Until recently, India’s electoral regime has been characterised by a laudable anxiety and democratic imagination to ensure that the election authorities planned for voters’ adversity, precarity, dispossession and even their emotional ties. In other words, voters were considered to be ordinary residents.

What the narrowing confines of ‘real’ Indians means 

This administrative openness is now deliberately being narrowed down. The voice of citizens has become something to be legally proven with an unprecedented stringency. This bureaucratic constriction demonstrates that India is entering a dark new terrain.

It is also important to remember the non-documentary ways in which belonging and identification work in practice in the Indian state.

The starkest example of this is the recent crackdown on Bengali-speaking migrants across India. Bengali migrants have been detained in Rajasthan, Odisha, Chhattisgarh, and recently several have left Delhi and Gurugram before they were accused of being illegal” Bangladeshis.

Similarly, thousands of Muslims in Gujarat – many of whom possessed the supposedly correct documents – were recently rendered homeless after a similar crackdown.

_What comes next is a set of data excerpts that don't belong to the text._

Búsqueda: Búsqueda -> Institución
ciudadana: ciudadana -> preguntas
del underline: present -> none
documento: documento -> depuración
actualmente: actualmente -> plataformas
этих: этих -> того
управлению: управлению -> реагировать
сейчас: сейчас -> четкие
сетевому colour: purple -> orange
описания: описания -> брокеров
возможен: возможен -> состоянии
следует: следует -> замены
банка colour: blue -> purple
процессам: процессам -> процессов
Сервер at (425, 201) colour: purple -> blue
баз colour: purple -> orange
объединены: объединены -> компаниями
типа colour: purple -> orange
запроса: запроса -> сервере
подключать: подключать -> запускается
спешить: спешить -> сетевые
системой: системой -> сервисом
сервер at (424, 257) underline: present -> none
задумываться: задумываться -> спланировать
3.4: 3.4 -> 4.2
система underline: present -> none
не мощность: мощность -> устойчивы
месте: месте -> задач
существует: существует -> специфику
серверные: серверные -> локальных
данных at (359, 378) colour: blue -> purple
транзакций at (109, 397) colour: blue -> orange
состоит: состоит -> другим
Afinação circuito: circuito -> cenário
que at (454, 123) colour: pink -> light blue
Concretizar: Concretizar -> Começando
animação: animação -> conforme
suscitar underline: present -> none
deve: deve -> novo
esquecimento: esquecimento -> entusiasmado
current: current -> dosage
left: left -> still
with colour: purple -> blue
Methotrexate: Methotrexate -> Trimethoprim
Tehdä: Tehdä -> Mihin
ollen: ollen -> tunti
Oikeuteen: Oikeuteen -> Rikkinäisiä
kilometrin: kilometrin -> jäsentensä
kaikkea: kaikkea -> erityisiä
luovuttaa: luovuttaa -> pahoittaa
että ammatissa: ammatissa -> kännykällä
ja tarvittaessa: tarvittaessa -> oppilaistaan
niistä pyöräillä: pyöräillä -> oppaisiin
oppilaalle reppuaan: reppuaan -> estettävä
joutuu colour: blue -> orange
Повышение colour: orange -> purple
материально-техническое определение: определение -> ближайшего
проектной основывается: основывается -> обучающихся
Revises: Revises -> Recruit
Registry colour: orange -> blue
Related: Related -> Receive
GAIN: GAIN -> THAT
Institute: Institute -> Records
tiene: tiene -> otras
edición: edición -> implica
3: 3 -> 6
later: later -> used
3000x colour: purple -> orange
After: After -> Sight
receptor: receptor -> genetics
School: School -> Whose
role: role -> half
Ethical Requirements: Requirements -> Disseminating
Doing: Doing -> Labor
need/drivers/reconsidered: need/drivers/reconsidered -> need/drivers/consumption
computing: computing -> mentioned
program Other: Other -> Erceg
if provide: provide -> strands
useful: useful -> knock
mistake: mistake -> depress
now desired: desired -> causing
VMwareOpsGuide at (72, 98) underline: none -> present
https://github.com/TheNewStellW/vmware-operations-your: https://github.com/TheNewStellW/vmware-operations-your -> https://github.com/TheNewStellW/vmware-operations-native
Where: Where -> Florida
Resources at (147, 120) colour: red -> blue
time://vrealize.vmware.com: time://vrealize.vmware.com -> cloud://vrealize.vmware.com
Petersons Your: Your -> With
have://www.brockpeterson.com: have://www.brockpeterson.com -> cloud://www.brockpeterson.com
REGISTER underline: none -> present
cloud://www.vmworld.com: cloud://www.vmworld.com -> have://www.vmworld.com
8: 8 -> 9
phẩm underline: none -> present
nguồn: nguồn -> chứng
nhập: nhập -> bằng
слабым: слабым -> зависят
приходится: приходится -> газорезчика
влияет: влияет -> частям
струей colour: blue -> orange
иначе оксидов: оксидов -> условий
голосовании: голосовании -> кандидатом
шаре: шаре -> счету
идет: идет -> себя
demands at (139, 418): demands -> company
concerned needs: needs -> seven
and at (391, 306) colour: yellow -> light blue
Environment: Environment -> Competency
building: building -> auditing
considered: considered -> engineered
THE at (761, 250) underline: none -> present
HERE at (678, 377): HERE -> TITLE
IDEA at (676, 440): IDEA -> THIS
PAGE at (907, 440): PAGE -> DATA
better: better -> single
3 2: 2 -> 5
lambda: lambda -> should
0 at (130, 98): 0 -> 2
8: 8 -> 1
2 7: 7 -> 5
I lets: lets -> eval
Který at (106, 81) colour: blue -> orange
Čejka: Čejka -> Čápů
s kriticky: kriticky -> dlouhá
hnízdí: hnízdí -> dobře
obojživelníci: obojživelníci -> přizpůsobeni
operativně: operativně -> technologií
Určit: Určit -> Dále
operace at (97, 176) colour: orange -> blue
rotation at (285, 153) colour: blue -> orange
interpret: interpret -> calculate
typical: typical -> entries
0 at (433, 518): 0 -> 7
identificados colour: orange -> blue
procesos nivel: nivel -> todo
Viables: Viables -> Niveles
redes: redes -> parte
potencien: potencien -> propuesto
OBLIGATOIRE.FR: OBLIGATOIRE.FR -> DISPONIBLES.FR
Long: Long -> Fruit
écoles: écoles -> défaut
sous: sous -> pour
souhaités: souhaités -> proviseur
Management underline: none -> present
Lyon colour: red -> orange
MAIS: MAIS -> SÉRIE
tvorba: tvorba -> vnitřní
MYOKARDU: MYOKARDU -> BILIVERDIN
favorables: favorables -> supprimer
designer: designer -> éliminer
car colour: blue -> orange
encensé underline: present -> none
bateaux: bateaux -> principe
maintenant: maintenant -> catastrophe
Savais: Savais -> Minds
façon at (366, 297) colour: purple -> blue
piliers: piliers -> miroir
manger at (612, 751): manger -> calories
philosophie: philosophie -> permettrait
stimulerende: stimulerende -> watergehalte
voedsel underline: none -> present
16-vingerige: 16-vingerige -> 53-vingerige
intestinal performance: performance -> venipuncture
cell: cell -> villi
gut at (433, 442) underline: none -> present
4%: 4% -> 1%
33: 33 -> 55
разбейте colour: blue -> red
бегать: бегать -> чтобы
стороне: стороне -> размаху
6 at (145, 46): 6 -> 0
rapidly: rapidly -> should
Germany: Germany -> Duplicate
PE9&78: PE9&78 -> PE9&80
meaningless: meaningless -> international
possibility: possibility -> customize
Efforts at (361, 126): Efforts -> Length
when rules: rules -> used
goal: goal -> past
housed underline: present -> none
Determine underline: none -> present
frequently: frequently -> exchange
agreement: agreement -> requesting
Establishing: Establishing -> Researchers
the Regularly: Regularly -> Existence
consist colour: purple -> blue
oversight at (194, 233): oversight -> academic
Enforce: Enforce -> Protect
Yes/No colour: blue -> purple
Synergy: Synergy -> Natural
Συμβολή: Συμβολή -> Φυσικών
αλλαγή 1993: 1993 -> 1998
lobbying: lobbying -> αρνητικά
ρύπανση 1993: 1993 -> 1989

Being documented or holding the correct papers – including the much-vaunted Aadhaar – does not anymore qualify anyone for Indian citizenship nor protect them from violence. What India is seeing today is the creation of a new category of people whose citizenship is suspect because of caste, class, gender, name, language, occupation and, even, speech, dress and deportment.

What both Bihar’s Special Intensive Revision and Assam’s National Register of Citizens demonstrate is that even the most heavily documented could be swallowed up by the bureaucratic machine and spat out as inadequate.

What is clear is that documents and identity cards have assumed monstrous powers over marginalised lives and that the state is clearly going further down the path of sorting out who can and cannot belong in New India.